So when a Rand Paul says the fight is between the individual and the state, that's a fight these folks are ready to believe in.
But there's a problem with this Tea Party calculus. It's missing a crucial part. Call it community or society, the commons, the group or the tribe – the part Rand Paul leaves out is us.
The state is not some third party that's been parachuted in to oppress us. It's what we've made, for better or for worse, to, in the words of our Constitution, "form a more perfect Union, establish Justice, insure domestic Tranquility, provide for the common defence (sic), promote the general Welfare, and secure the Blessings of Liberty to ourselves and our Posterity..." In other words, to take care of all those things that no individual can manage by him or herself.
Yes, we are all individuals and we have individual rights. But we individuals also live in communities and, as a matter of fact, the quality of our individual lives is determined to a very great extent by how well our neighbors are doing. If you live next door to a family with a house that's been foreclosed, you know what I mean.
It's not surprising that election analysts found the greatest unhappiness with incumbents in many suburbs and rural parts of the country, particularly in the South and our own Midwest. These are places where rugged American individualism has deep roots – and where interdependence has been obscured in favor of an idea of freedom based on unlimited consumption of goods and land.
If Tea Party politics have failed to catch on in America's larger cities, that could be because urbanites understand how dependent we are on one another – and that "the state" is the necessary firewall we have created to insure our health and safety. We can talk all we want about the genuine virtues of volunteerism and philanthropy, but these efforts won't keep our drinking water clean or our emergency rooms open.
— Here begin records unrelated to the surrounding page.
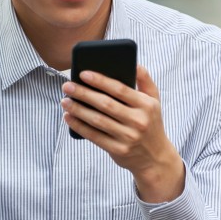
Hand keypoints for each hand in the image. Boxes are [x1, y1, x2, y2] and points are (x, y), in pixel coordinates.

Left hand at [62, 65, 184, 202]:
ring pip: (97, 120)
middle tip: (67, 86)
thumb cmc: (151, 123)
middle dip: (83, 93)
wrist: (155, 157)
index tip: (83, 73)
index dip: (100, 81)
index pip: (120, 89)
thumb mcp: (154, 101)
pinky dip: (79, 126)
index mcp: (146, 105)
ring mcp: (128, 137)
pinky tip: (69, 117)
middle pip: (105, 104)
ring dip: (78, 110)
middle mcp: (138, 121)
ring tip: (65, 100)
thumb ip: (145, 80)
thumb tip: (133, 62)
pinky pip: (94, 136)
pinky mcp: (118, 150)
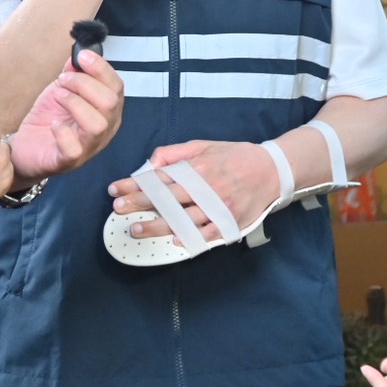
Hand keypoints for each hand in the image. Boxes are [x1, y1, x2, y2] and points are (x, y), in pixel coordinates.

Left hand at [8, 48, 124, 182]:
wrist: (25, 148)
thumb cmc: (49, 119)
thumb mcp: (62, 90)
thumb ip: (74, 73)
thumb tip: (80, 54)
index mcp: (107, 110)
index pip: (117, 87)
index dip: (101, 68)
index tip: (82, 56)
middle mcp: (105, 130)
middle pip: (111, 103)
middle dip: (84, 84)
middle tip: (62, 81)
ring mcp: (89, 147)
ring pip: (97, 124)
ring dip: (74, 103)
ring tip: (58, 97)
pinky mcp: (69, 161)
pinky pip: (75, 149)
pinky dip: (62, 131)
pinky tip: (53, 123)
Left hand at [106, 139, 279, 240]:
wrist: (271, 169)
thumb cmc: (234, 157)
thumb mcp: (204, 145)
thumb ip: (175, 153)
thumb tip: (151, 162)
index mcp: (197, 167)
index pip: (159, 177)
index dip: (135, 184)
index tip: (115, 189)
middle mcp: (205, 186)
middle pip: (167, 197)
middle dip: (140, 203)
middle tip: (118, 208)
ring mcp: (218, 206)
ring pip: (184, 218)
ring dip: (158, 225)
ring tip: (136, 230)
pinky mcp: (230, 221)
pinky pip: (208, 233)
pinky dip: (192, 238)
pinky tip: (175, 241)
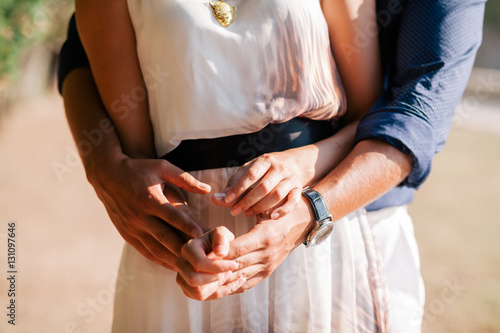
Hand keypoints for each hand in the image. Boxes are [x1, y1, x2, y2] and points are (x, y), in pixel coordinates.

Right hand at [90, 154, 211, 269]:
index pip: (173, 216)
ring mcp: (132, 227)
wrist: (107, 176)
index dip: (188, 226)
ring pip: (155, 248)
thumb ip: (185, 179)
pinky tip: (173, 265)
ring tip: (191, 266)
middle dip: (184, 248)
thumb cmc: (138, 169)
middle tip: (201, 256)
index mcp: (150, 200)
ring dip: (173, 258)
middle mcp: (140, 216)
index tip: (202, 234)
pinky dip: (159, 260)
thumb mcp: (162, 168)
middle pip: (165, 237)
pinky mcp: (127, 234)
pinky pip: (145, 251)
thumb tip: (207, 189)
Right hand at [175, 227, 244, 299]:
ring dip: (216, 287)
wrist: (214, 250)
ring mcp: (182, 278)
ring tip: (227, 276)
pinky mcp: (188, 289)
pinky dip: (219, 293)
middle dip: (215, 278)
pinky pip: (203, 298)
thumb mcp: (221, 234)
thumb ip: (221, 238)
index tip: (234, 264)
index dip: (218, 267)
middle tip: (228, 271)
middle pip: (193, 280)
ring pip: (197, 293)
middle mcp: (181, 264)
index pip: (199, 263)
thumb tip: (220, 253)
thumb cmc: (218, 241)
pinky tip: (231, 284)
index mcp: (187, 249)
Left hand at [176, 197, 314, 298]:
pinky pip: (247, 283)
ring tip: (200, 278)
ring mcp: (269, 265)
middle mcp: (268, 253)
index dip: (218, 253)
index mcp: (265, 236)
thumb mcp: (261, 204)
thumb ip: (237, 204)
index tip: (200, 253)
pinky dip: (231, 285)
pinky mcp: (268, 272)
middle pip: (236, 265)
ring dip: (220, 280)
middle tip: (194, 269)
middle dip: (215, 269)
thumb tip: (215, 197)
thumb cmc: (279, 209)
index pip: (236, 249)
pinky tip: (216, 284)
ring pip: (240, 277)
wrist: (303, 222)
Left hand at [211, 151, 312, 219]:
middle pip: (264, 187)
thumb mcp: (247, 172)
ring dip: (261, 207)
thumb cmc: (262, 172)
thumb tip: (215, 198)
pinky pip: (293, 202)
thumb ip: (232, 185)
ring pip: (277, 195)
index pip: (251, 174)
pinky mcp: (298, 190)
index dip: (238, 188)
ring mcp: (290, 179)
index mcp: (265, 160)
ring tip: (248, 214)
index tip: (227, 200)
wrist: (291, 165)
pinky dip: (283, 210)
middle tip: (234, 212)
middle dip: (248, 201)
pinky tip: (271, 217)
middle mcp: (280, 168)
It's ironic that at the same time Republican candidates were promising to cut spending and lower taxes, news was breaking in Indianapolis about the imminent unveiling of the Indy Connect regional public transit plan. After decades of dithering, Indianapolis and its surrounding metro area has finally come to the conclusion that, yes, we are a city after all. We are finally getting a grip on what other cities have known for generations: That public transit isn't merely an amenity, but a key to economic development and environmental sustainability.
Decisionmakers, from Mayor Ballard to the Chamber of Commerce, seem to agree that if Indianapolis is going to the next level – wherever that is – we need more buses and trains to get there. Needless to say, this will cost money: about $10 billion in all.
A week before the Republican landslide, the Indy Connect planners probably thought it was good news that most of this money could come from the Federal government. They probably thought that taxing local residents $15 a month to make up the remainder of the budget was reasonable.
I wonder what they're thinking now. At the very moment small town, suburban and rural voters throughout the rest of Indiana were painting the state red in what amounted to a taxpayer's revolt against "the state," leaders in and around the capital city were calling for a tax-supported state solution to make Indianapolis more interdependent.
The timing of this proposal couldn't be worse – or more instructive regarding the false choice presented by last week's election. If Rand Paul and his supporters are right, and our politics amounts to little more than a battle between the individual and the state, funding for public transit will likely have to wait in Indianapolis. Nothing says "rugged individualist" like the exhaust emitted from 10,000 cars at rush hour.